(Stored items)
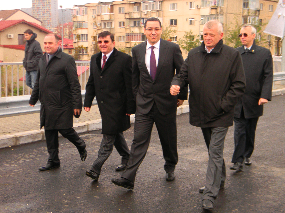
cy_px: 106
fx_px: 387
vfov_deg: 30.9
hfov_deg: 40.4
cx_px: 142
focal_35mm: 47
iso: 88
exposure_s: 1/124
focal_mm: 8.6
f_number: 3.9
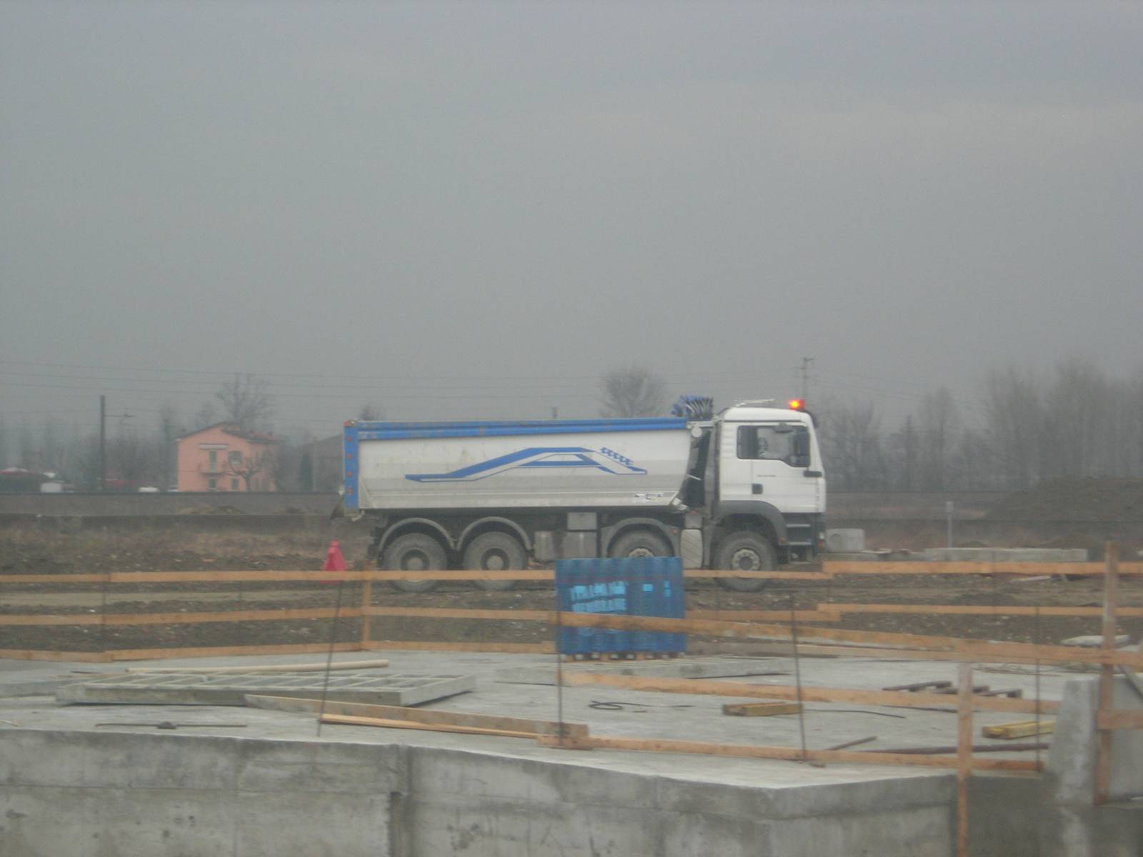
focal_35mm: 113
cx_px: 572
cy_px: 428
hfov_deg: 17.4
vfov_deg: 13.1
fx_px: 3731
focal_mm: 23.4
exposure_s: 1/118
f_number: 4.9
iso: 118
---
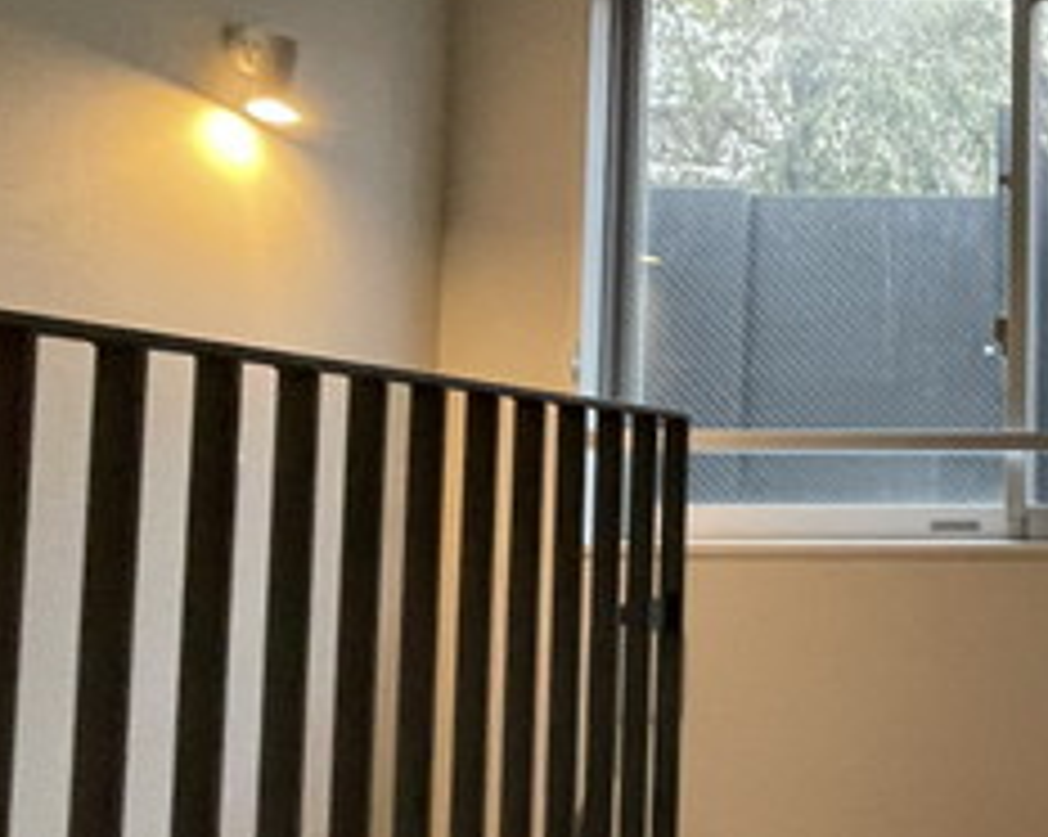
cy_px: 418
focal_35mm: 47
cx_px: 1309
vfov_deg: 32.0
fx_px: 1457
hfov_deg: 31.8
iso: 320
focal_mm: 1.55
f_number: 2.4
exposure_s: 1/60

*Exercise prompt*
Retype only the stretch of lines above starting at the one with "cx_px: 1309" and stopping at the one with "exposure_s: 1/60", exactly as written, with both kept.

*Solution*
cx_px: 1309
vfov_deg: 32.0
fx_px: 1457
hfov_deg: 31.8
iso: 320
focal_mm: 1.55
f_number: 2.4
exposure_s: 1/60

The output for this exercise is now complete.